For those who can’t remember baggy corduroy jackets and jeans and flowered shirts, who weren’t there in the 70s, the look of the show means nothing. The Argentinians were surely right too to see through the limp protests of the trio that their number plates bore only accidental reference to the Falklands—a contrivance too far, I thought at the time, as well as a provocation lost on younger audience who barely know about that conflict. Most of all, however, technology and fashions are changing; cars are being overtaken by the love of cycling, a belief in the virtues of public transport and car clubs, while driverless drones capable of carrying the elderly, the young, the intoxicated (though that’s another declining pastime) are assembling on the horizon, ready to take passengers of the future wherever they want to go.
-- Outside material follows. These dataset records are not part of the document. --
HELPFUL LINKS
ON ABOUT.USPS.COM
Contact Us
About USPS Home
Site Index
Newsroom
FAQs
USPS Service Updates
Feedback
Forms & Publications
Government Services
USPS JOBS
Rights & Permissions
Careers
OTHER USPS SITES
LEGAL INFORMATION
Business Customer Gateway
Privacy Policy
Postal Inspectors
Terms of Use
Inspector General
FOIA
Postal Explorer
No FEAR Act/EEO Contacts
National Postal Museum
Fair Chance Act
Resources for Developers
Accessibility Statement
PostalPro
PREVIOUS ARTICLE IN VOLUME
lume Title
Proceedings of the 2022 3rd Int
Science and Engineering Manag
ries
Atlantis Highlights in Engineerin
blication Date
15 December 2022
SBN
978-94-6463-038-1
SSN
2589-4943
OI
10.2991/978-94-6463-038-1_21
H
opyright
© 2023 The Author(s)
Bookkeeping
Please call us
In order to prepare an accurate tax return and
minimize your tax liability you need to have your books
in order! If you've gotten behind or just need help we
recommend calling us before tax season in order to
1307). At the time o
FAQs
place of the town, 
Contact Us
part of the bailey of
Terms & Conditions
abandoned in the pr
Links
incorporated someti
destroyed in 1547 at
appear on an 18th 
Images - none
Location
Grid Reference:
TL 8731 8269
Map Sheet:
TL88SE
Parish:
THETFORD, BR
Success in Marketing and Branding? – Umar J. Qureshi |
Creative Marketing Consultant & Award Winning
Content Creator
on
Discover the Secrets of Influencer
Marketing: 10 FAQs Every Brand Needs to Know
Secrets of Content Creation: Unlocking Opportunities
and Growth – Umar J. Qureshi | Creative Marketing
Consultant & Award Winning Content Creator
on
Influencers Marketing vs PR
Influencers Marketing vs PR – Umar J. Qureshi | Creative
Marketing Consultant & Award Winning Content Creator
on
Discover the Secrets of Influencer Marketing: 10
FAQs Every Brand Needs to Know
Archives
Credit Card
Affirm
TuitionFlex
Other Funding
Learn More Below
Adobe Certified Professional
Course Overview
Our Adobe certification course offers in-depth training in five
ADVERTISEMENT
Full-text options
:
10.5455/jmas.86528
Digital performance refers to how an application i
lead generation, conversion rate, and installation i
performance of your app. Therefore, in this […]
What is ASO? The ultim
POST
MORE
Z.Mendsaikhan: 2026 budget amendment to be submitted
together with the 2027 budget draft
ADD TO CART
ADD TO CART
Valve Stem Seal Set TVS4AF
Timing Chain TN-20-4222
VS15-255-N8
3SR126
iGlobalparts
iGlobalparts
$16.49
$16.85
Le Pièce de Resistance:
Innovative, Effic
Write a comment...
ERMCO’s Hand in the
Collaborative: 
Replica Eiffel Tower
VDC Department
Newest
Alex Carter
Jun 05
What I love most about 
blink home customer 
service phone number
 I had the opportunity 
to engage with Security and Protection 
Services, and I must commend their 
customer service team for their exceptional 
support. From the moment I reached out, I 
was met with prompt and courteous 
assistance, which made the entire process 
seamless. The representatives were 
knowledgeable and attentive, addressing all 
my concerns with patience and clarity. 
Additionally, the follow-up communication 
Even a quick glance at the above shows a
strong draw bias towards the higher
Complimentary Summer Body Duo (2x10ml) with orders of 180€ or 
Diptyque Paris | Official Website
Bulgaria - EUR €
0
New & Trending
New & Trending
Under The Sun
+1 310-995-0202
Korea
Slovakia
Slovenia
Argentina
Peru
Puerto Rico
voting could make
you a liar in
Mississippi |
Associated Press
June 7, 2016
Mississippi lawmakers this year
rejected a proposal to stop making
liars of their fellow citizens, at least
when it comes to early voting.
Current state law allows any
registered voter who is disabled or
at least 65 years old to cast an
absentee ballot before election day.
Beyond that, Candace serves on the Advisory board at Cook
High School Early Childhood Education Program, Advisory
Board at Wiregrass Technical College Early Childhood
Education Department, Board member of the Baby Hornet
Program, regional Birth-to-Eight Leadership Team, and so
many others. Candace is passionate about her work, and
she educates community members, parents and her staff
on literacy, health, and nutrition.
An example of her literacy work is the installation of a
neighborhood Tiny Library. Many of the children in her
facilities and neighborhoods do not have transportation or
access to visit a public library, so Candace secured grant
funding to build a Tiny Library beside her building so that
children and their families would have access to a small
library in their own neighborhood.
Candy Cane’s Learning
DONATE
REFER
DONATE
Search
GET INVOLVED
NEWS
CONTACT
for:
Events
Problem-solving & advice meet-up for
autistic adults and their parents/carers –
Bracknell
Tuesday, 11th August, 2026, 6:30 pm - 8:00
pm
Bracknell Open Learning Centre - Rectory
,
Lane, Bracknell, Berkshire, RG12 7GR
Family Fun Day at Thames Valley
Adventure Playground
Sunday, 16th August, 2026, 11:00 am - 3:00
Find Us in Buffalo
Clarkson himself has tried to nod to this, calling himself and co-presenter James May “old petrol heads” when describing new electric or hybrid cars. But it isn’t enough to dispel the sense that they’re on the wrong side of history.

There have always been people who didn’t drive, on principle, and wanted to tell you about it. The cycling brigade, of course (and I am now one of them), and a certain kind of conservative young man; I remember Michael Gove (the former Secretary of State for Education) and a former colleague of mine at The Times, expounding to the editorial leader conference on why he didn’t drive (and he was not the only one of that philosophy there). But there is now a generation who doesn’t drive, and feels it has good reason for that stance. If you live in a city, given that the insurance is so ferociously expensive, and the lessons, and the fuel, and come to that, the cars themselves, why choose to learn? Cleaner and greener not to, as well.

Sometimes, when chatting with journalists just starting out, who do their interviews within London or by Skype and have never it felt it worth the expense and trouble of mastering the antique skill, I mentally list all the things you could never do as a journalist if you couldn’t leap behind the wheel: cover an American election, see any of Russia outside the cities, save your own life in some places in the Middle East. Or if that seems grandiose, write about what’s happening in Britain itself outside its towns and cities.

It may, though, be the realities of small children and old parents which make driving at some stages of life seem suddenly imperative. They can make such appreciative use of the family car that you wondered how you ever did without it. In that case, I guess, you might reasonably reckon, without being against driving on principle, that you’d wait until then to learn even if that meant you always drove awkwardly (again, see Gove, and his wife’s accounts of his late-in-life endeavours to learn). Or you might hope that driverless cars will have arrived first.

But the pleasure that Clarkson and team have traded on for so long—the joy of leaping into a car and going just wherever you want—is a retro one. Maybe so retro that it can be preached only to the converted, and at least in a small, crowded country, the religion is now dying. My guess is that even if Clarkson survives, the series is reaching the end of the road.